ACTIVITIES ▸
a: Using the passage on the death penalty for sodomy, decide whether each statement agrees with the text, and answer yes or no with the deciding words quoted from it. (i) The Buggery Act 1533 set hanging as the punishment for buggery. (ii) The Massachusetts Bay Colony made sodomy a capital crime before Plymouth Colony did. (iii) South Carolina was the last U.S. state to remove death sentences from its sodomy laws.
b: According to the passage on the death penalty for sodomy, who were the last two Englishmen executed for sodomy, and in what year?
c: List every punishment for sodomy that the passage on the death penalty for sodomy attributes to Abu Bakr or Ali ibn Abi Talib.

DOCUMENT EXTRACT ▸
::::::::

The death penalty also targeted sexual offences such as sodomy. In the early history of Islam (7th–11th centuries), there is a number of "purported (but mutually inconsistent) reports" (athar) regarding the punishments of sodomy ordered by some of the early caliphs. Abu Bakr, the first caliph of the Rashidun Caliphate, apparently recommended toppling a wall on the culprit, or else burning him alive, while Ali ibn Abi Talib is said to have ordered death by stoning for one sodomite and had another thrown head-first from the top of the highest building in the town; according to Ibn Abbas, the latter punishment must be followed by stoning. Other medieval Muslim leaders, such as the Abbasid caliphs in Baghdad (most notably al-Mu'tadid), were often cruel in their punishments. In early modern England, the Buggery Act 1533 stipulated hanging as punishment for "buggery". James Pratt and John Smith were the last two Englishmen to be executed for sodomy in 1835. In 1636 the laws of Puritan governed Plymouth Colony included a sentence of death for sodomy and buggery. The Massachusetts Bay Colony followed in 1641. Throughout the 19th century, U.S. states repealed death sentences from their sodomy laws, with South Carolina being the last to do so in 1873.

::::::::

RECORD EXCERPTS ▸
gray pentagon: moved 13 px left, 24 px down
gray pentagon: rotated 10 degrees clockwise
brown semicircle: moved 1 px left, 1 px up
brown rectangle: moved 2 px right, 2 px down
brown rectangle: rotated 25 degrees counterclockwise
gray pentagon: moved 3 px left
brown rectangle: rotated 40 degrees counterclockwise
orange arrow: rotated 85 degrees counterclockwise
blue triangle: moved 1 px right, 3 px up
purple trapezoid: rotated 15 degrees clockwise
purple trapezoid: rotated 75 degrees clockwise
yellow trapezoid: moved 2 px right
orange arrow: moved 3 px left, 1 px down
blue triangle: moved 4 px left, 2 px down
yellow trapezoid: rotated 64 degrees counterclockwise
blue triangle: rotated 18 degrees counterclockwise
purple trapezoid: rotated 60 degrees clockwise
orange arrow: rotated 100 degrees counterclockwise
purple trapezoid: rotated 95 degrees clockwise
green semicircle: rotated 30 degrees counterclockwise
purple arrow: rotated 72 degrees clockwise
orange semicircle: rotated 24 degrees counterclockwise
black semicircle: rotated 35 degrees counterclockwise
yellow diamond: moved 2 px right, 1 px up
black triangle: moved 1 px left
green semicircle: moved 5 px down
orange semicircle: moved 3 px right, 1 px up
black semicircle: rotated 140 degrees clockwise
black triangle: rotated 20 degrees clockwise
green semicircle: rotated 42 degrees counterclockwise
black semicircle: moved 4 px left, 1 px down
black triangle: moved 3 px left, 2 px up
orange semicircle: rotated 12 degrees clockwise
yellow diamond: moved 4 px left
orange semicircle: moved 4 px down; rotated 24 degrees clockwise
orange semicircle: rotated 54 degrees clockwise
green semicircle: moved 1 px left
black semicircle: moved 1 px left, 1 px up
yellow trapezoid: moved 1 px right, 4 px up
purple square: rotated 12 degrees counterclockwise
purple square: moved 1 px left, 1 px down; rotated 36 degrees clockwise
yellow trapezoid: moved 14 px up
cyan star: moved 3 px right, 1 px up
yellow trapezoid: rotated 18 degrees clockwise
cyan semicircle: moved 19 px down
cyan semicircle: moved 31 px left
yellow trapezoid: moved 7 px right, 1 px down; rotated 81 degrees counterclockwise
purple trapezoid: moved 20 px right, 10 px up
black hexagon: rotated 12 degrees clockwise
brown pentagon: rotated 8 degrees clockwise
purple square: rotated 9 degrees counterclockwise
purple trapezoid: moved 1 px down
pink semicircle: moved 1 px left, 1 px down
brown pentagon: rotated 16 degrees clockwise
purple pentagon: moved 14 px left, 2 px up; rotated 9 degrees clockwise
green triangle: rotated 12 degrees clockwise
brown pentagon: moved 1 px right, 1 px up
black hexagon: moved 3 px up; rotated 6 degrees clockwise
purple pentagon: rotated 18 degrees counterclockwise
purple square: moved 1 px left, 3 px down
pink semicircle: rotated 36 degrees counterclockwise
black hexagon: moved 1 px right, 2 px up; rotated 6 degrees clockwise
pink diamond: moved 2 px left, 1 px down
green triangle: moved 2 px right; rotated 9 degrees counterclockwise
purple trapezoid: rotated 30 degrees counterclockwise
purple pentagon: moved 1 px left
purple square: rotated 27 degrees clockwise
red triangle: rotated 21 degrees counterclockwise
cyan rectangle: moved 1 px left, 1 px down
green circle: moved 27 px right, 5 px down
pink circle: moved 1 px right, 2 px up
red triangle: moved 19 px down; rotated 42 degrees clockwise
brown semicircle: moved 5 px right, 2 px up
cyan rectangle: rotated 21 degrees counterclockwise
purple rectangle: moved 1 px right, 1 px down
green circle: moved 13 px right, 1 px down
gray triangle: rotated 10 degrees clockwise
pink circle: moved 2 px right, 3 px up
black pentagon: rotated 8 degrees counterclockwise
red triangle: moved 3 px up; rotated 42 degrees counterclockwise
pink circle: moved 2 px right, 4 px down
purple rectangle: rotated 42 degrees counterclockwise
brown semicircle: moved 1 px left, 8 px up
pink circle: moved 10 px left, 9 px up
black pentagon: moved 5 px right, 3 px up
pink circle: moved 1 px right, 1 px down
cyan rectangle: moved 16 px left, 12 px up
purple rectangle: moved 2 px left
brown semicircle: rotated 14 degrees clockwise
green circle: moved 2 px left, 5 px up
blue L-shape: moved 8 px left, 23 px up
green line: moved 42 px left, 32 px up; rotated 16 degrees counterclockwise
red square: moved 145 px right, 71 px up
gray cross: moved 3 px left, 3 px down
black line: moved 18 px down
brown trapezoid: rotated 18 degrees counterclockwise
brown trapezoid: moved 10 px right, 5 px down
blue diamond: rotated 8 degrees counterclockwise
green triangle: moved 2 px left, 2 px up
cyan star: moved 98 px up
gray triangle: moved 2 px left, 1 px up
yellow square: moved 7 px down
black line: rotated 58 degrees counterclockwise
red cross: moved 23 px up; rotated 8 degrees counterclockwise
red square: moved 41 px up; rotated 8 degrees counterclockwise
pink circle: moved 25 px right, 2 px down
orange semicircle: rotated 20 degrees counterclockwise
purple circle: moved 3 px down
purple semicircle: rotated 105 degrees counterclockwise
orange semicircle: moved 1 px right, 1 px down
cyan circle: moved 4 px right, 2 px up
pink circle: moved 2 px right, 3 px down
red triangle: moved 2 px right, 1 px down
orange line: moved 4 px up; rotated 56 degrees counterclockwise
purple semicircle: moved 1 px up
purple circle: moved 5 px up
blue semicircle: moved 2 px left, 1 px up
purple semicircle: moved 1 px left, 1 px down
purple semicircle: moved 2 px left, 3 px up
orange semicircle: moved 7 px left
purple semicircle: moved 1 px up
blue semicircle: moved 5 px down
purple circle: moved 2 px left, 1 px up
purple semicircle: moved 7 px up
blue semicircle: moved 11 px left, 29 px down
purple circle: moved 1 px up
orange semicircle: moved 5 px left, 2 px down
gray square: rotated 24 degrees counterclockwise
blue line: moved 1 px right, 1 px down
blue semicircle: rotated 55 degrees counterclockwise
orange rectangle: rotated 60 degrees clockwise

::::::::

OUTPUTS FOR THE TASKS ▸
a:
(i) Yes: "the Buggery Act 1533 stipulated hanging as punishment for "buggery""
(ii) No: "In 1636 the laws of Puritan governed Plymouth Colony included a sentence of death for sodomy and buggery. The Massachusetts Bay Colony followed in 1641."
(iii) Yes: "with South Carolina being the last to do so in 1873"

b: James Pratt and John Smith, in 1835.

c:
- Toppling a wall on the culprit (Abu Bakr)
- Burning him alive (Abu Bakr)
- Death by stoning (Ali ibn Abi Talib)
- Being thrown head-first from the top of the highest building in the town (Ali ibn Abi Talib)